Craft whispered to Sharpman that the request should be agreed to, saying that he could bring plenty of witnesses to prove that Rhyming Joe was a worthless adventurer, notorious for his habits of lying; and stoutly asserting that the boy was positively Ralph Burnham. But Sharpman’s great fear was that if Rhyming Joe should be brought back, the story of the bribery could no longer be hushed; and he therefore opposed the application for a continuance with all his energy.
The court ruled that the reasons presented were not sufficient to warrant the holding of a jury at this stage of the case for so long a time, but intimated that in the event of a verdict for the plaintiff a motion for a new trial might be favorably considered by the court.
“Then we have nothing further to offer,” said Goodlaw.
Sharpman resumed his seat with an air of satisfaction, and sat for full five minutes, with his face in his hand, in deep thought.
“I think,” he said, finally, looking up, “that we shall present nothing in rebuttal. The case, as it now stands, doesn’t seem to call for it.” He had been considering whether it would be safe and wise for him to go on the witness-stand and deny any portion of Ralph’s story. He had reached the conclusion that it would not. The risk was too great.
“Very well,” said the judge, taking up his pen, “then the evidence is closed. Mr. Goodlaw, are you ready to go to the jury?”
Goodlaw, who had been, during this time, holding a whispered conversation with Ralph, arose, bowed to the court, and turned to face the jurors. He began his speech by saying that, until the recent testimony given by the boy Ralph had been produced in court, he had not expected to address the jury at all; but that that testimony had so changed the whole tenor of the case as to make a brief argument for the defence an apparent necessity.

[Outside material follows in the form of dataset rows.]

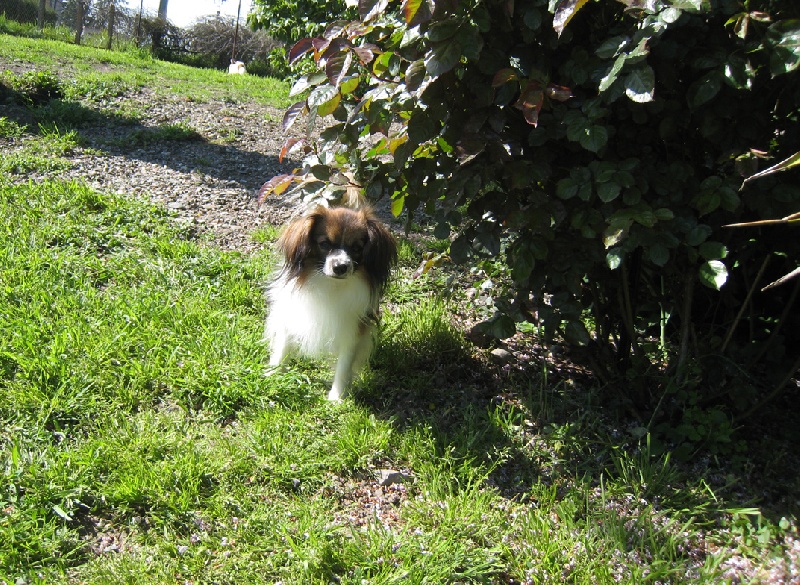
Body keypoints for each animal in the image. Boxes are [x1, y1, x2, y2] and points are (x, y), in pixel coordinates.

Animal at [264, 203, 398, 400]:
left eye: (357, 248)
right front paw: (272, 375)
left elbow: (344, 365)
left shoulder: (353, 329)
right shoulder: (293, 314)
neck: (330, 284)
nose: (340, 267)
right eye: (325, 244)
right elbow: (282, 346)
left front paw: (336, 398)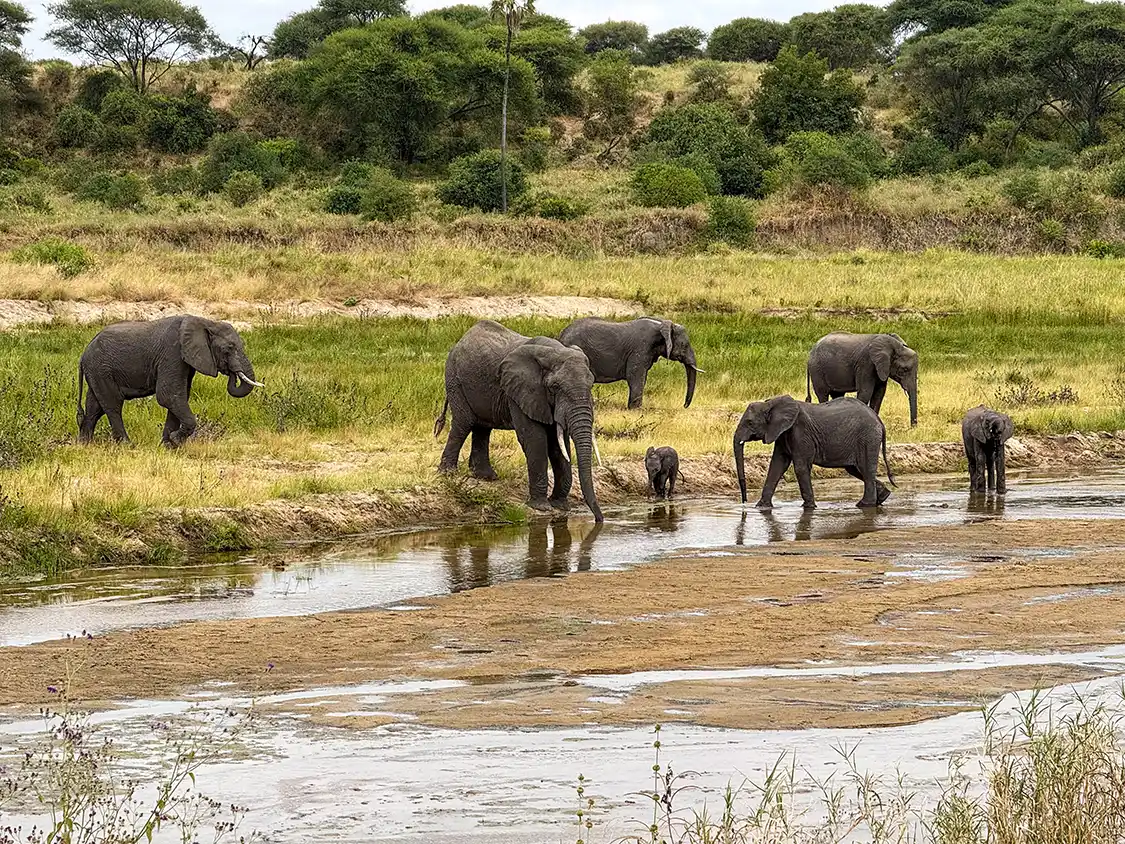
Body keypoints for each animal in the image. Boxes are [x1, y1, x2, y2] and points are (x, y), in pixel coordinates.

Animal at [77, 315, 262, 448]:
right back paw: (127, 446)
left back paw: (85, 444)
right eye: (229, 348)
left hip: (98, 371)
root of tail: (84, 353)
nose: (232, 373)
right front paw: (175, 440)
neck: (205, 321)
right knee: (113, 404)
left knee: (95, 406)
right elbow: (168, 395)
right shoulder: (172, 353)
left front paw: (168, 446)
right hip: (101, 368)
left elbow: (179, 397)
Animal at [434, 320, 604, 522]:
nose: (599, 520)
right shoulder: (520, 391)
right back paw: (448, 474)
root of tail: (460, 341)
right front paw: (542, 507)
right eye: (555, 387)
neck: (553, 351)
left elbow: (559, 444)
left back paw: (486, 477)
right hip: (455, 379)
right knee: (463, 424)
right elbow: (535, 439)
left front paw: (560, 506)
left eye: (591, 384)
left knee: (482, 428)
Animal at [558, 317, 703, 409]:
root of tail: (561, 335)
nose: (684, 406)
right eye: (684, 345)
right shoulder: (640, 348)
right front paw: (635, 409)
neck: (661, 324)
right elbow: (635, 376)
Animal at [733, 395, 895, 510]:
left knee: (865, 469)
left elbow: (800, 467)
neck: (770, 403)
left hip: (868, 437)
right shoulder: (782, 433)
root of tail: (879, 420)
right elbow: (777, 465)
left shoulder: (800, 432)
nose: (744, 503)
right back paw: (882, 497)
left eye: (749, 422)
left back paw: (865, 505)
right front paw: (761, 507)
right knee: (855, 469)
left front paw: (809, 507)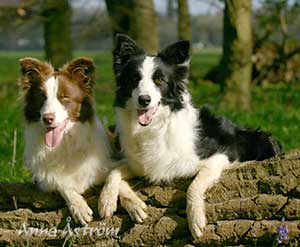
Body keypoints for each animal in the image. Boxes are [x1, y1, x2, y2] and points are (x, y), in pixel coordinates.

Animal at [19, 57, 146, 226]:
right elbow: (62, 184)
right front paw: (79, 207)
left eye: (65, 98)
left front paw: (114, 202)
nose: (47, 118)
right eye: (42, 98)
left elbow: (114, 175)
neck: (65, 142)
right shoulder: (43, 179)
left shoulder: (121, 163)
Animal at [99, 34, 282, 237]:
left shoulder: (219, 157)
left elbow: (194, 186)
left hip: (263, 140)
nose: (144, 100)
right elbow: (113, 171)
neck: (156, 128)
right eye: (134, 79)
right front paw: (111, 201)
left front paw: (196, 220)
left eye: (159, 80)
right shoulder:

Fortified by the knowledge of the story that Rhyming Joe had told, as Ralph had just whispered it to him, Goodlaw was able to dissipate, greatly, the force of the plaintiff’s evidence, and to show how Craft’s whole story might easily be a cleverly concocted falsehood built upon a foundation of truth. He opened up to the wondering minds of the jurors the probable scheme which had been originated by these two plotters, Craft and Sharpman, to raise up an heir to the estates of Robert Burnham, an heir of whom Craft could be guardian, and a guardian of whom Sharpman could be attorney. He explained how the property and the funds that would thus come into their hands could be so managed as to leave a fortune in the pocket of each of them before they should have done with the estate.